Over half a billion children live in conflict zones — report
November 4, 2025
The number of children worldwide living in conflict zones passed the half a billion mark in 2024, rising by 47 million to roughly 520 million, humanitarian group Save the Children said in a report published on Tuesday.
The figure was the highest recorded since 2005 and meant that one in five children worldwide was living in active conflict zones.
The report counts people as living in a conflict zone if they live within 50 kilometers (31 miles) of at least one armed exchange inside the same country, or in a broader conflict that has claimed at least 25 lives in the course of a year.
By this definition, the report found 11% of the Earth's landmass could be deemed to be in a conflict zone — the highest share since records began and an increase of almost one-third since 2023.
More than 40,000 grave violations, half of them in four places
The study also noted that 41,763 grave violations against children were verified by the UN, a 30% increase from the year before.
More than half of these took place in just four areas: the Palestinian Territories, the Democratic Republic of Congo, Nigeria and Somalia.
Florian Westphal, the director of Save the Children Germany, also warned that this figure was a very conservative one.
"This statistic only shows the tip of the iceberg," Westphal said. "The number of unrecorded cases is extremely high."
Almost half the affected children in Africa
As a region, Africa had both the most children living in conflict zones, 218 million, and the highest proportion of its children, 32.6%, in such a situation.
It was the first year when African children were statistically more likely to be exposed to armed conflict than those in the Middle East, even as the war in Gaza accounted for more than a quarter of serious violations against children counted by the UN.
The study recorded 61 state-based conflicts worldwide, meaning those involving at least one state government as a warring party, the highest figure on record since 1946.
Recorded abductions and sexual violence on the rise
"As with recruitment [to armed forces and groups], children from countries in Africa are over-represented when it comes to abductions, comprising 86% of verified cases in 2024," Save the Children said in the report.
It noted 991 cases in Nigeria, 887 in Somalia and 815 in the Democratic Republic of Congo, saying high figures had been consistently verified in these three countries over the past five years.
The study also found that recorded cases of sexual violence against children in conflict zones had almost doubled in a decade, from just over 1,000 in 2015 to 1,982 in 2024.

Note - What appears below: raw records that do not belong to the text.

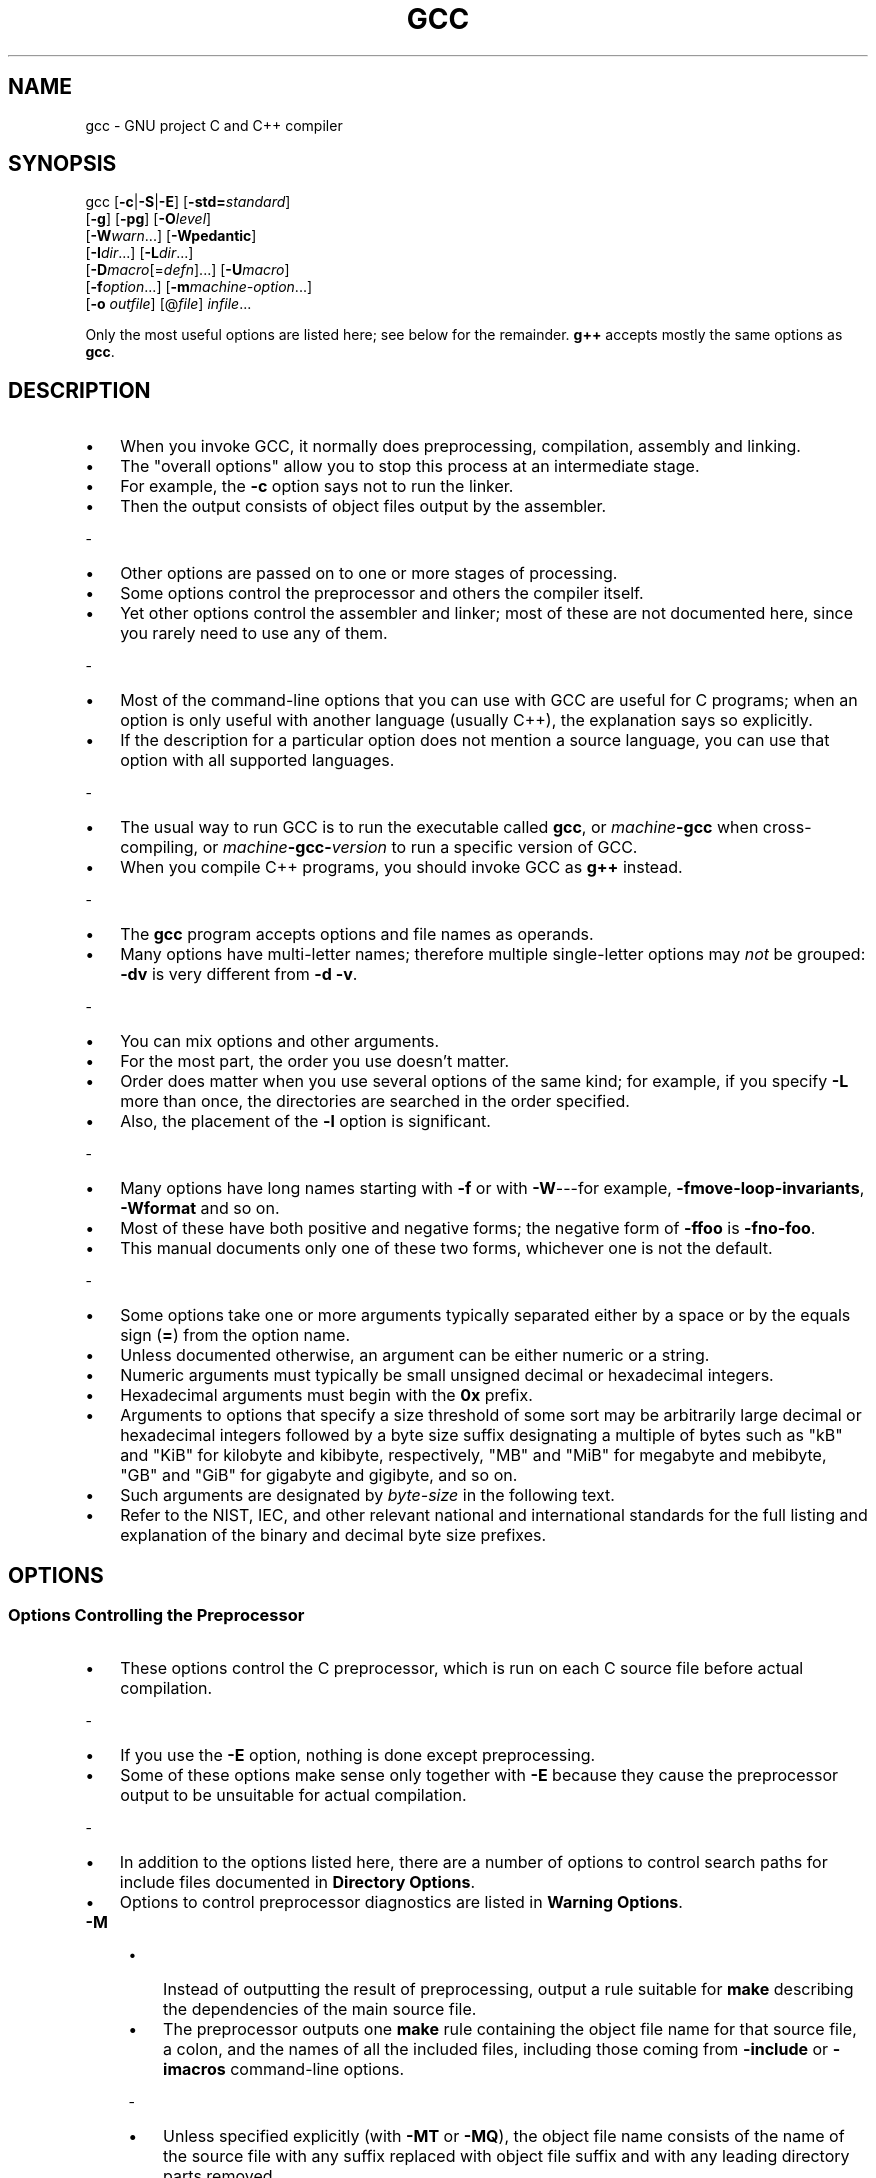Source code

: .\" -*- mode: troff; coding: utf-8 -*-
.\" Automatically generated by Pod::Man 5.0102 (Pod::Simple 3.45)
.\"
.\" Standard preamble:
.\" ========================================================================
.de Sp \" Vertical space (when we can't use .PP)
.if t .sp .5v
.if n .sp
..
.de Vb \" Begin verbatim text
.ft CW
.nf
.ne \\$1
..
.de Ve \" End verbatim text
.ft R
.fi
..
.\" \*(C` and \*(C' are quotes in nroff, nothing in troff, for use with C<>.
.ie n \{\
.    ds C` ""
.    ds C' ""
'br\}
.el\{\
.    ds C`
.    ds C'
'br\}
.\"
.\" Escape single quotes in literal strings from groff's Unicode transform.
.ie \n(.g .ds Aq \(aq
.el       .ds Aq '
.\"
.\" If the F register is >0, we'll generate index entries on stderr for
.\" titles (.TH), headers (.SH), subsections (.SS), items (.Ip), and index
.\" entries marked with X<> in POD.  Of course, you'll have to process the
.\" output yourself in some meaningful fashion.
.\"
.\" Avoid warning from groff about undefined register 'F'.
.de IX
..
.nr rF 0
.if \n(.g .if rF .nr rF 1
.if (\n(rF:(\n(.g==0)) \{\
.    if \nF \{\
.        de IX
.        tm Index:\\$1\t\\n%\t"\\$2"
..
.        if !\nF==2 \{\
.            nr % 0
.            nr F 2
.        \}
.    \}
.\}
.rr rF
.\" ========================================================================
.\"
.IX Title "GCC 1"
.TH GCC 1 2025-04-25 gcc-15.1.1 GNU

.\" For nroff, turn off justification.  Always turn off hyphenation; it makes
.\" way too many mistakes in technical documents.
.if n .ad l
.nh

.SH NAME

gcc \- GNU project C and C++ compiler

.SH SYNOPSIS
.IX Header "SYNOPSIS"

gcc [\fB\-c\fR|\fB\-S\fR|\fB\-E\fR] [\fB\-std=\fR\fIstandard\fR]
    [\fB\-g\fR] [\fB\-pg\fR] [\fB\-O\fR\fIlevel\fR]
    [\fB\-W\fR\fIwarn\fR...] [\fB\-Wpedantic\fR]
    [\fB\-I\fR\fIdir\fR...] [\fB\-L\fR\fIdir\fR...]
    [\fB\-D\fR\fImacro\fR[=\fIdefn\fR]...] [\fB\-U\fR\fImacro\fR]
    [\fB\-f\fR\fIoption\fR...] [\fB\-m\fR\fImachine-option\fR...]
    [\fB\-o\fR \fIoutfile\fR] [@\fIfile\fR] \fIinfile\fR...
.PP
Only the most useful options are listed here; see below for the
remainder.  \fBg++\fR accepts mostly the same options as \fBgcc\fR.

.SH DESCRIPTION
.IX Header "DESCRIPTION"

.IP \[bu] 3
When you invoke GCC, it normally does preprocessing, compilation,
assembly and linking.
.IP \[bu]
The "overall options" allow you to stop this
process at an intermediate stage.
.IP \[bu]
For example, the \fB\-c\fR option
says not to run the linker.
.IP \[bu]
Then the output consists of object files
output by the assembler.
.PP
-
.IP \[bu] 3
Other options are passed on to one or more stages of processing.
.IP \[bu]
Some options
control the preprocessor and others the compiler itself.
.IP \[bu]
Yet other
options control the assembler and linker; most of these are not
documented here, since you rarely need to use any of them.
.PP
-
.IP \[bu] 3
Most of the command-line options that you can use with GCC are useful
for C programs; when an option is only useful with another language
(usually C++), the explanation says so explicitly.
.IP \[bu]
If the description
for a particular option does not mention a source language, you can use
that option with all supported languages.
.PP
-
.IP \[bu] 3
The usual way to run GCC is to run the executable called \fBgcc\fR, or
\&\fImachine\fR\fB\-gcc\fR when cross-compiling, or
\&\fImachine\fR\fB\-gcc\-\fR\fIversion\fR to run a specific version of GCC.
.IP \[bu]
When you compile C++ programs, you should invoke GCC as \fBg++\fR
instead.
.PP
-
.IP \[bu] 3
The \fBgcc\fR program accepts options and file names as operands.
.IP \[bu]
Many
options have multi-letter names; therefore multiple single-letter options
may \fInot\fR be grouped: \fB\-dv\fR is very different from \fB\-d\ \-v\fR.
.PP
-
.IP \[bu] 3
You can mix options and other arguments.
.IP \[bu]
For the most part, the order
you use doesn't matter.
.IP \[bu]
Order does matter when you use several
options of the same kind; for example, if you specify \fB\-L\fR more
than once, the directories are searched in the order specified.
.IP \[bu]
Also,
the placement of the \fB\-l\fR option is significant.
.PP
-
.IP \[bu] 3
Many options have long names starting with \fB\-f\fR or with
\&\fB\-W\fR\-\-\-for example,
\&\fB\-fmove\-loop\-invariants\fR, \fB\-Wformat\fR and so on.
.IP \[bu]
Most of
these have both positive and negative forms; the negative form of
\&\fB\-ffoo\fR is \fB\-fno\-foo\fR.
.IP \[bu]
This manual documents
only one of these two forms, whichever one is not the default.
.PP
-
.IP \[bu] 3
Some options take one or more arguments typically separated either
by a space or by the equals sign (\fB=\fR) from the option name.
.IP \[bu]
Unless documented otherwise, an argument can be either numeric or
a string.
.IP \[bu]
Numeric arguments must typically be small unsigned decimal
or hexadecimal integers.
.IP \[bu]
Hexadecimal arguments must begin with
the \fB0x\fR prefix.
.IP \[bu]
Arguments to options that specify a size
threshold of some sort may be arbitrarily large decimal or hexadecimal
integers followed by a byte size suffix designating a multiple of bytes
such as \f(CW\*(C`kB\*(C'\fR and \f(CW\*(C`KiB\*(C'\fR for kilobyte and kibibyte, respectively,
\&\f(CW\*(C`MB\*(C'\fR and \f(CW\*(C`MiB\*(C'\fR for megabyte and mebibyte, \f(CW\*(C`GB\*(C'\fR and
\&\f(CW\*(C`GiB\*(C'\fR for gigabyte and gigibyte, and so on.
.IP \[bu]
Such arguments are
designated by \fIbyte-size\fR in the following text.
.IP \[bu]
Refer to the NIST,
IEC, and other relevant national and international standards for the full
listing and explanation of the binary and decimal byte size prefixes.

.SH OPTIONS
.IX Header "OPTIONS"

.SS "Options Controlling the Preprocessor"
.IX Subsection "Options Controlling the Preprocessor"

.IP \[bu] 3
These options control the C preprocessor, which is run on each C source
file before actual compilation.
.PP
-
.IP \[bu] 3
If you use the \fB\-E\fR option, nothing is done except preprocessing.
.IP \[bu]
Some of these options make sense only together with \fB\-E\fR because
they cause the preprocessor output to be unsuitable for actual
compilation.
.PP
-
.IP \[bu] 3
In addition to the options listed here, there are a number of options
to control search paths for include files documented in
\&\fBDirectory Options\fR.
.IP \[bu]
Options to control preprocessor diagnostics are listed in
\&\fBWarning Options\fR.

.IP \fB\-M\fR 4
.IX Item "-M"
.RS
.IP \[bu] 3
Instead of outputting the result of preprocessing, output a rule
suitable for \fBmake\fR describing the dependencies of the main
source file.
.IP \[bu]
The preprocessor outputs one \fBmake\fR rule containing
the object file name for that source file, a colon, and the names of all
the included files, including those coming from \fB\-include\fR or
\&\fB\-imacros\fR command-line options.
.P
-
.IP \[bu] 3
Unless specified explicitly (with \fB\-MT\fR or \fB\-MQ\fR), the
object file name consists of the name of the source file with any
suffix replaced with object file suffix and with any leading directory
parts removed.
.IP \[bu]
If there are many included files then the rule is
split into several lines using \fB\e\fR\-newline.
.IP \[bu]
The rule has no
commands.
.P
-
.IP \[bu] 3
This option does not suppress the preprocessor's debug output, such as
\&\fB\-dM\fR.
.IP \[bu]
To avoid mixing such debug output with the dependency
rules you should explicitly specify the dependency output file with
\&\fB\-MF\fR, or use an environment variable like
\&\fBDEPENDENCIES_OUTPUT\fR.
.IP \[bu] 3
Debug output
is still sent to the regular output stream as normal.
.P
-
.IP \[bu] 3
Passing \fB\-M\fR to the driver implies \fB\-E\fR, and suppresses
warnings with an implicit \fB\-w\fR.
.RE

.IP \fB\-MM\fR 4
.IX Item "-MM"
.RS
.IP \[bu] 3
Like \fB\-M\fR but do not mention header files that are found in
system header directories, nor header files that are included,
directly or indirectly, from such a header.
.P
-
.IP \[bu] 3
This implies that the choice of angle brackets or double quotes in an
\&\fB#include\fR directive does not in itself determine whether that
header appears in \fB\-MM\fR dependency output.
.RE

.IP "\fB\-MF\fR \fIfile\fR" 4
.IX Item "-MF file"
.RS
.IP \[bu] 3
When used with \fB\-M\fR or \fB\-MM\fR, specifies a
file to write the dependencies to.
.IP \[bu]
If no \fB\-MF\fR switch is given
the preprocessor sends the rules to the same place it would send
preprocessed output.
.P
-
.IP \[bu] 3
When used with the driver options \fB\-MD\fR or \fB\-MMD\fR,
\&\fB\-MF\fR overrides the default dependency output file.
.P
-
.IP \[bu]
If \fIfile\fR is \fI\-\fR, then the dependencies are written to \fIstdout\fR.
.RE

.IP "\fB\-MT\fR \fItarget\fR" 4
.IX Item "-MT target"
.RS
.IP \[bu] 3
Change the target of the rule emitted by dependency generation.
.IP \[bu]
By
default CPP takes the name of the main input file, deletes any
directory components and any file suffix such as \fB.c\fR, and
appends the platform's usual object suffix.
.IP \[bu]
The result is the target.
.P
-
.IP \[bu] 3
An \fB\-MT\fR option sets the target to be exactly the string you
specify.
.IP \[bu]
If you want multiple targets, you can specify them as a single
argument to \fB\-MT\fR, or use multiple \fB\-MT\fR options.
.P
-
.IP \[bu] 3
For example, \fB\-MT\ '$(objpfx)foo.o'\fR might give
.Sp
.Vb 1
\&        $(objpfx)foo.o: foo.c
.Ve

.SH "SEE ALSO"
.IX Header "SEE ALSO"
\&\fBgpl\fR\|(7), \fBgfdl\fR\|(7), \fBfsf\-funding\fR\|(7),
\&\fBcpp\fR\|(1), \fBgcov\fR\|(1), \fBas\fR\|(1), \fBld\fR\|(1), \fBgdb\fR\|(1)
and the Info entries for \fIgcc\fR, \fIcpp\fR, \fIas\fR,
\&\fIld\fR, \fIbinutils\fR and \fIgdb\fR.
.SH AUTHOR
.IX Header "AUTHOR"
See the Info entry for \fBgcc\fR, or
<\fBhttps://gcc.gnu.org/onlinedocs/gcc/Contributors.html\fR>,
for contributors to GCC.
.SH COPYRIGHT
.IX Header "COPYRIGHT"
Copyright (c) 1988\-2025 Free Software Foundation, Inc.
.PP
Permission is granted to copy, distribute and/or modify this document
under the terms of the GNU Free Documentation License, Version 1.3 or
any later version published by the Free Software Foundation; with the
Invariant Sections being "GNU General Public License" and "Funding
Free Software", the Front-Cover texts being (a) (see below), and with
the Back-Cover Texts being (b) (see below).  A copy of the license is
included in the \fBgfdl\fR\|(7) man page.
.PP
(a) The FSF's Front-Cover Text is:
.PP
.Vb 1
\&     A GNU Manual
.Ve
.PP
(b) The FSF's Back-Cover Text is:
.PP
.Vb 3
\&     You have freedom to copy and modify this GNU Manual, like GNU
\&     software.  Copies published by the Free Software Foundation raise
\&     funds for GNU development.
.Ve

Of these, 87% took place in just five conflict situations: Haiti, Nigeria, the Democratic Republic of Congo, Somalia and the Central African Republic.
"As mentioned, this specific violation is under-reported due to a range of perceived stigmas, with sexual violence against boys particularly under-reported. In 10 conflict situations no cases of sexual violence against children are verified at all," the NGO warned.
Save the Children also noted four consecutive years of rising instances of attacks on schools and hospitals, or the use of these facilities for military purposes. One third of these incidents took place in Ukraine, with 1,981 verified attacks on schools in Ukraine since Russia's 2022 invasion.